Pourtant non ! À relire ces deux tomes, j'ai pris conscience du caractère total de ce roman, tellement fouillé, qui nous plonge en plein dans la guerre de Sécession, l'avant idyllique pour les planteurs (certes pas pour les esclaves, quoi qu'en disent lesdits planteurs !), l'après avec le retour de bâton, l'enrichissement de parvenus aventuriers et les sévices économiques exercés sur le Sud, et notamment la ville d'Atlanta, par les anciens ennemis - droit de vote supprimé, pauvreté, blessures de guerre, perte totale du niveau de vie, et même d'un niveau de vie suffisant, désespoir d'une génération... Je déteste la mentalité du Sud des États-Unis (à vrai dire, je ne goûte pas particulièrement la mentalité américaine tout court), mais il est difficile de comprendre les gens du Sud sans pénétrer cette nostalgie et cette amertume.

Margaret Mitchell trace là le parcours d'une vie de multiples personnages, tous très bien campés. L'environnement de Scarlett, tant à Atlanta qu'à Tara, est passionnant, je ne me suis pas ennuyée une seconde. Et pourtant, je n'aime pas du tout Scarlett et je peinerais énormément à tenter de m'identifier à cette jeune femme si matérialiste et à première vue égoïste. Cependant, le talent de l'autrice est bien de nous présenter sous toutes les coutures des personnages complexes, leur façade et leurs petits arrangements avec leur conscience : la crinoline imposante et les jupons troués - à la guerre comme à la guerre ! Chaque personnage a ses forces et faiblesses, sa beauté et sa laideur morale. Scarlett elle-même est courageuse et, à son corps défendant, loyale et généreuse. J'ai redécouvert Rhett, adoré son cynisme et sa sensibilité cachée, même s'il a lui aussi bien des défauts. Finalement, celle qui s'en sort le mieux, c'est Mélanie : on pourrait croire qu'elle est fade et mièvre, erreur fatale - c'est une héroïne badass !

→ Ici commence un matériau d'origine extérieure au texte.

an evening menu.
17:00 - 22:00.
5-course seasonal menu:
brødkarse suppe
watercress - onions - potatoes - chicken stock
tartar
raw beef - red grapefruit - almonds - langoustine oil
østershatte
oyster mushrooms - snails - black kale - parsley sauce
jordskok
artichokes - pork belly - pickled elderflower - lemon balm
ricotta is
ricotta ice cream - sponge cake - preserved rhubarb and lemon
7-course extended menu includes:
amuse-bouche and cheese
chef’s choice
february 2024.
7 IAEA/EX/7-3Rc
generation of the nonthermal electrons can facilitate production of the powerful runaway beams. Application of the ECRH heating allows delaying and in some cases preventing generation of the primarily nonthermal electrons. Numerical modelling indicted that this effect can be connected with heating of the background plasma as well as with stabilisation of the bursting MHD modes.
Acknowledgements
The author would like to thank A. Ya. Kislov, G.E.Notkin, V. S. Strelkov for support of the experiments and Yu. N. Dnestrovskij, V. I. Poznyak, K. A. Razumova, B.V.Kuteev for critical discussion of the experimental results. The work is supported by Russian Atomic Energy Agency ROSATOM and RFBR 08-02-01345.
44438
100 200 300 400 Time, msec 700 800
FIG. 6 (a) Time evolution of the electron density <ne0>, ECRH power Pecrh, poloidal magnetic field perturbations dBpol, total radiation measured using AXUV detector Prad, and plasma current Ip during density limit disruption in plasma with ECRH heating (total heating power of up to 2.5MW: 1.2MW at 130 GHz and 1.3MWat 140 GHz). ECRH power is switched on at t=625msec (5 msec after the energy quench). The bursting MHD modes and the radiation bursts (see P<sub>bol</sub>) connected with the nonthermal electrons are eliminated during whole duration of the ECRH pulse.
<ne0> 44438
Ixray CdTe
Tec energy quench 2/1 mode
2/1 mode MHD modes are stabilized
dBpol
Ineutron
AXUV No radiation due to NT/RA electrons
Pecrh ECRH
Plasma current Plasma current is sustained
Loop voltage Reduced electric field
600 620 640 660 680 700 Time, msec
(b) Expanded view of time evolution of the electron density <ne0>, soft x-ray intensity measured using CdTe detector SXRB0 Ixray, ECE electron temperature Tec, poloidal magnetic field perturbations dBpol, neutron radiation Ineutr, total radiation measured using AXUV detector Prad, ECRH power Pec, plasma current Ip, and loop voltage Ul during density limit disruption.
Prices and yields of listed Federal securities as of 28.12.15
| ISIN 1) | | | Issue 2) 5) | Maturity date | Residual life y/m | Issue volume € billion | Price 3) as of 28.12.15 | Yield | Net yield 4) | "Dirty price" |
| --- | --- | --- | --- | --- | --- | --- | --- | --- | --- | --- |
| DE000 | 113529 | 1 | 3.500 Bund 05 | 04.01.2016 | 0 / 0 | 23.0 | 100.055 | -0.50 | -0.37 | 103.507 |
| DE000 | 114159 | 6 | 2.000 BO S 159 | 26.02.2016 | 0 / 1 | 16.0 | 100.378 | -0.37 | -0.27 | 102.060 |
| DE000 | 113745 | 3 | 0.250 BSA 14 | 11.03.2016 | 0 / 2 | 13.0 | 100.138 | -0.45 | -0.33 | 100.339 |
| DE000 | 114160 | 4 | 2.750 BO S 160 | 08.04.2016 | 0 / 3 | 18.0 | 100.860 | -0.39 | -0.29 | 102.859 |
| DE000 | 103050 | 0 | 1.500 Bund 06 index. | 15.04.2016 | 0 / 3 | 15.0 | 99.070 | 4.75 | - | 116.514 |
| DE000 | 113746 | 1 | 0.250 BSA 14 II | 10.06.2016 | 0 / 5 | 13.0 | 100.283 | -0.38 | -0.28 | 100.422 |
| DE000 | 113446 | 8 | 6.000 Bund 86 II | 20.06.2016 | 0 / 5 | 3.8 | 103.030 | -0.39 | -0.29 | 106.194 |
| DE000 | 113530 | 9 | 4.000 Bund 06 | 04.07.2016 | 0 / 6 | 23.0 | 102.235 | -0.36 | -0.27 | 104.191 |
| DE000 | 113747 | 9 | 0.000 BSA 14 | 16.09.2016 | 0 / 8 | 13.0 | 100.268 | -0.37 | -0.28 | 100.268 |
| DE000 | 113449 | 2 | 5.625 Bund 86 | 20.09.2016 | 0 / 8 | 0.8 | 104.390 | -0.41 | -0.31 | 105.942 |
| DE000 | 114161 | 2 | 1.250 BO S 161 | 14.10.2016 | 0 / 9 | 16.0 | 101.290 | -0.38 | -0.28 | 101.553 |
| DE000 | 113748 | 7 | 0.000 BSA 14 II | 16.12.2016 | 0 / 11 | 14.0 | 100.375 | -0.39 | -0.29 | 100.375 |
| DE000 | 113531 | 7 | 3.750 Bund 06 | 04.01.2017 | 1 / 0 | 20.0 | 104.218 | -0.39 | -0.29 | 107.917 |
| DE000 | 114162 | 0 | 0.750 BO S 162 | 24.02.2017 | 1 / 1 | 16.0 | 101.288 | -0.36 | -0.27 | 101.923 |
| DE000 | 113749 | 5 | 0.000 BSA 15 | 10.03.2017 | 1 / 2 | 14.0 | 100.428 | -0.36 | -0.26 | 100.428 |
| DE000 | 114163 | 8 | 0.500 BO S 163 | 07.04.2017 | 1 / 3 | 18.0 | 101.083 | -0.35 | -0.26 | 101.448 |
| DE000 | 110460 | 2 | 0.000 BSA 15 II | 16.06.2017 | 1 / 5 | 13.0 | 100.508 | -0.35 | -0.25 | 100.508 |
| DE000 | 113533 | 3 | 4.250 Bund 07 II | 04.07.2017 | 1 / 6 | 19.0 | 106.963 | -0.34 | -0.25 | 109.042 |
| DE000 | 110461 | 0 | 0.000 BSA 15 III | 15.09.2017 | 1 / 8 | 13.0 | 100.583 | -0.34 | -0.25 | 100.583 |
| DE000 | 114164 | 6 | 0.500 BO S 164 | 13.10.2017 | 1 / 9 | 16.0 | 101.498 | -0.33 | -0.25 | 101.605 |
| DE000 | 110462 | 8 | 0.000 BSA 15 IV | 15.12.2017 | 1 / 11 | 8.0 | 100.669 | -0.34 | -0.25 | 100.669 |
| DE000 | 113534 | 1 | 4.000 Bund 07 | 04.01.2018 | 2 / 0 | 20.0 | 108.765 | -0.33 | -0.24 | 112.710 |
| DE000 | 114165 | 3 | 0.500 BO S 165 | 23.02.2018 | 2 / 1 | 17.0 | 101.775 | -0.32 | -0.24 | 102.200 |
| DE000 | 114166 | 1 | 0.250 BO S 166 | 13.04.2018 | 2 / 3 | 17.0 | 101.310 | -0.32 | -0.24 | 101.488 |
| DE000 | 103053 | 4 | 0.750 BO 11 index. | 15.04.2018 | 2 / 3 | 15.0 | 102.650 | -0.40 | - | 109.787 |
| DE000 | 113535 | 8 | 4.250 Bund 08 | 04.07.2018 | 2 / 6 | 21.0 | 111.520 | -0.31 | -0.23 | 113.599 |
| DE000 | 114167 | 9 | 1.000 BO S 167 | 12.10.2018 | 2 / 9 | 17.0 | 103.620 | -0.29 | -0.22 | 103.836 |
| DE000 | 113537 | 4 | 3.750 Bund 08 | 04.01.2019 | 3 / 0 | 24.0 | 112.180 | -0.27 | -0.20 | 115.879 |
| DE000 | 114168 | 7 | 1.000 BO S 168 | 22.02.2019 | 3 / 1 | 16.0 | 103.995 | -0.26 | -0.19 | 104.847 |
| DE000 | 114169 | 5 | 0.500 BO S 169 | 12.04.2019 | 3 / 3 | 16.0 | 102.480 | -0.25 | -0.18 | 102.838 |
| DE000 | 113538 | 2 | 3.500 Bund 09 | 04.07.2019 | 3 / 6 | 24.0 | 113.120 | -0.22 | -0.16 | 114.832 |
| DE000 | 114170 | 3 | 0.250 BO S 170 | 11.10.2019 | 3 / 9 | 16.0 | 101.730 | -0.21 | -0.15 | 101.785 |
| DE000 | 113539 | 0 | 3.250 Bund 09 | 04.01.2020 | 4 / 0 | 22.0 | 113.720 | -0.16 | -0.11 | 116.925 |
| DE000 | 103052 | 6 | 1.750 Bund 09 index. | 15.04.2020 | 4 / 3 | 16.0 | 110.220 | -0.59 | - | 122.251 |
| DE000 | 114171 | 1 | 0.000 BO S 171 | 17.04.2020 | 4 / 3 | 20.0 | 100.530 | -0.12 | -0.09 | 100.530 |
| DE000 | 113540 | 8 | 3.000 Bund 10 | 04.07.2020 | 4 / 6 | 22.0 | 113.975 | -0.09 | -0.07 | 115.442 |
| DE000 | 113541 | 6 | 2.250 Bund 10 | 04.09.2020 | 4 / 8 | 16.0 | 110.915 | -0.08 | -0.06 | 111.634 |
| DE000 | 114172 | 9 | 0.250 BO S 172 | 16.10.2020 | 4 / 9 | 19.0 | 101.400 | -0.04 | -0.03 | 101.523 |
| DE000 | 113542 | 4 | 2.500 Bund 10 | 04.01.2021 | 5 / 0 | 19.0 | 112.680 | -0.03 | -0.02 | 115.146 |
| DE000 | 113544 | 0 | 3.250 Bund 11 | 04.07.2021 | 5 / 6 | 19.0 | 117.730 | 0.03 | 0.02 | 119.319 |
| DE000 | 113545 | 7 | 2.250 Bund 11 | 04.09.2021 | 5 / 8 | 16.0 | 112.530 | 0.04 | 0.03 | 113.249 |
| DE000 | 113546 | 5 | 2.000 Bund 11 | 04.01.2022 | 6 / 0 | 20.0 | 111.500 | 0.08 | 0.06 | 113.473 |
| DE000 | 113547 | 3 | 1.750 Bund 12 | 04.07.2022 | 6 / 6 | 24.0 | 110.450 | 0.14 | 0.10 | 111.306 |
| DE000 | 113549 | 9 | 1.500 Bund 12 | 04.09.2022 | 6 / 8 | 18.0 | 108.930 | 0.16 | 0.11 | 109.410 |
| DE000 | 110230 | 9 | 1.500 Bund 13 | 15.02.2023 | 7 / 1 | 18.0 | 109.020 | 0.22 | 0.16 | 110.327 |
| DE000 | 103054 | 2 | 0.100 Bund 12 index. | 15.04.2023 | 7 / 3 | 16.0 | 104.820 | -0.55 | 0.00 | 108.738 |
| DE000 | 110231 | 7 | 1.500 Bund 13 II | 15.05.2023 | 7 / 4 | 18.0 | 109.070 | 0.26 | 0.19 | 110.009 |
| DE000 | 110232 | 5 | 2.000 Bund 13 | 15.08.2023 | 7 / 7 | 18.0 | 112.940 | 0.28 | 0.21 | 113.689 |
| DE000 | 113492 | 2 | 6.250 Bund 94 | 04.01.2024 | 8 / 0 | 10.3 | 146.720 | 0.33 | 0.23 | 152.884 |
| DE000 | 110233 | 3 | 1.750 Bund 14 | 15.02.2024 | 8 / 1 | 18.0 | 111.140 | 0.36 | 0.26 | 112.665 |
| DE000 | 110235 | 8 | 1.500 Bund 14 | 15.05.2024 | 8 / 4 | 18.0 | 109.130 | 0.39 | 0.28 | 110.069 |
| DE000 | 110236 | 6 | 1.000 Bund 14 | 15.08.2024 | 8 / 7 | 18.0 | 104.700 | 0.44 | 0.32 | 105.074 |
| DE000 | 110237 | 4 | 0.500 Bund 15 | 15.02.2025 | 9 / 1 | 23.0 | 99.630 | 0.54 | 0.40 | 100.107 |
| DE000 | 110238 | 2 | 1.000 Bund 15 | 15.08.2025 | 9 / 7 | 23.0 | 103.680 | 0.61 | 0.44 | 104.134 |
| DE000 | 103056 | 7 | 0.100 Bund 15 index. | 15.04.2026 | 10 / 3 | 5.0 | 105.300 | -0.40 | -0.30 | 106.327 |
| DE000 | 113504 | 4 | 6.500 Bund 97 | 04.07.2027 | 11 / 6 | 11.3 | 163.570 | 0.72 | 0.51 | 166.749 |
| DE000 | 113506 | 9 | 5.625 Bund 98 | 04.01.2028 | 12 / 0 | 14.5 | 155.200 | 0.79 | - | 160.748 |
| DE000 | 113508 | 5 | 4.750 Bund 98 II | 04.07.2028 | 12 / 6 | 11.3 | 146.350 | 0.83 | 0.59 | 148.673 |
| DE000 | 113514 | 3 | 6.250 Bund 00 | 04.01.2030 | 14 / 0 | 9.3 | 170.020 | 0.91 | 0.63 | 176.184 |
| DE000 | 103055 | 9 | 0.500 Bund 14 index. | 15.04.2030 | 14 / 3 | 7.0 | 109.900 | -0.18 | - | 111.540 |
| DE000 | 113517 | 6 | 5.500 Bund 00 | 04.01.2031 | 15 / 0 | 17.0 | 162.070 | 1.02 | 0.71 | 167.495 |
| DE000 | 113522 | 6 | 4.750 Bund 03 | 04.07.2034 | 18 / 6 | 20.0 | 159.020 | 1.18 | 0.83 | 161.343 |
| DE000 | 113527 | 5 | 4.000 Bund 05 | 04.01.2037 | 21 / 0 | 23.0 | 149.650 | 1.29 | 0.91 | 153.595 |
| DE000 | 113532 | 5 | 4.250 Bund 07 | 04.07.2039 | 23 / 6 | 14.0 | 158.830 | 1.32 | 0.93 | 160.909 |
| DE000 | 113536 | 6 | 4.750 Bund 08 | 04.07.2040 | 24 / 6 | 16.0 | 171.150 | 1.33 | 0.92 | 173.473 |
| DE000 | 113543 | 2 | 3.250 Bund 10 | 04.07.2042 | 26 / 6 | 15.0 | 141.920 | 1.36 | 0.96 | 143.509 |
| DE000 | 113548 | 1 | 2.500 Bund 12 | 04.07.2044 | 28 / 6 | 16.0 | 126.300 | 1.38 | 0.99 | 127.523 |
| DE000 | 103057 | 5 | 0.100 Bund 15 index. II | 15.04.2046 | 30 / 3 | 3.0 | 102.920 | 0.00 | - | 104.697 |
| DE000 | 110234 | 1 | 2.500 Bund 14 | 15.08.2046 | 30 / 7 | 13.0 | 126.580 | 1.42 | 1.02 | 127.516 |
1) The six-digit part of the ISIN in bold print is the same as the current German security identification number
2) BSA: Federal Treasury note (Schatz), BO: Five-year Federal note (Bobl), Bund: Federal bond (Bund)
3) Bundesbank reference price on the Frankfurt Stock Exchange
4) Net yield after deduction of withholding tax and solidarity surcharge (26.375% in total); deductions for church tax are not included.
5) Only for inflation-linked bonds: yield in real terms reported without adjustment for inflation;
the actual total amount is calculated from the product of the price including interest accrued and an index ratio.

Margaret Mitchell a su encore à merveille nous camper les lieux : on s'y croirait, dans les champs de coton, les grandes bâtisses blanches des plantations, ou encore les rues d'Atlanta. Quels décors ! Pas étonnant qu'il y ait eu une adaptation, ce roman c'était Hollywood avant la lettre. L'écriture nous rend ce monde disparu si vivant qu'il en est presque poignant, et n'était le Ku Klux Klan et ses cagoules, on se surprendrait presque à désirer y vivre... mais voilà : j'en arrive au gros hic, le racisme, même plus latent à ce niveau-là. Les Noirs sont de grands enfants, il faut faire leur bien malgré eux. D'ailleurs, quand ils ont la liberté, ils ne savent pas quoi en faire. Les ingrats une fois affranchis par les Nordistes boivent, ne fichent rien et agressent des femmes blanches. Quand ils sont fidèles, ils gambadent partout tels de gentils toutous, un rien leur fait plaisir. Quand ils ont la sagesse comme Mama, ils expriment une douleur pensive sur leur visage de singe (eh oui...). Bref. On est aux antipodes de Black lives matter, et heureusement que la société a évolué ! Mais il s'agit aussi d'un livre daté, qui offre une vision de ce qu'a été ce monde. Je ne trouve pas ce livre (ni sa première traduction) menaçant, car il n'avance pas masqué, et que tout lecteur ayant un minimum de notions d'histoire peut faire la part des choses. Voici mon plaidoyer : enseignons l'histoire, la philosophie, les lettres, la civilisation, plutôt que de déchirer les pages des livres, de les brûler et les censurer, à l'égal de la plupart des régimes barbares. C'est quand même un coup de coeur, tellement riche en analyse, en psychologie, et c'est donc un 5/5.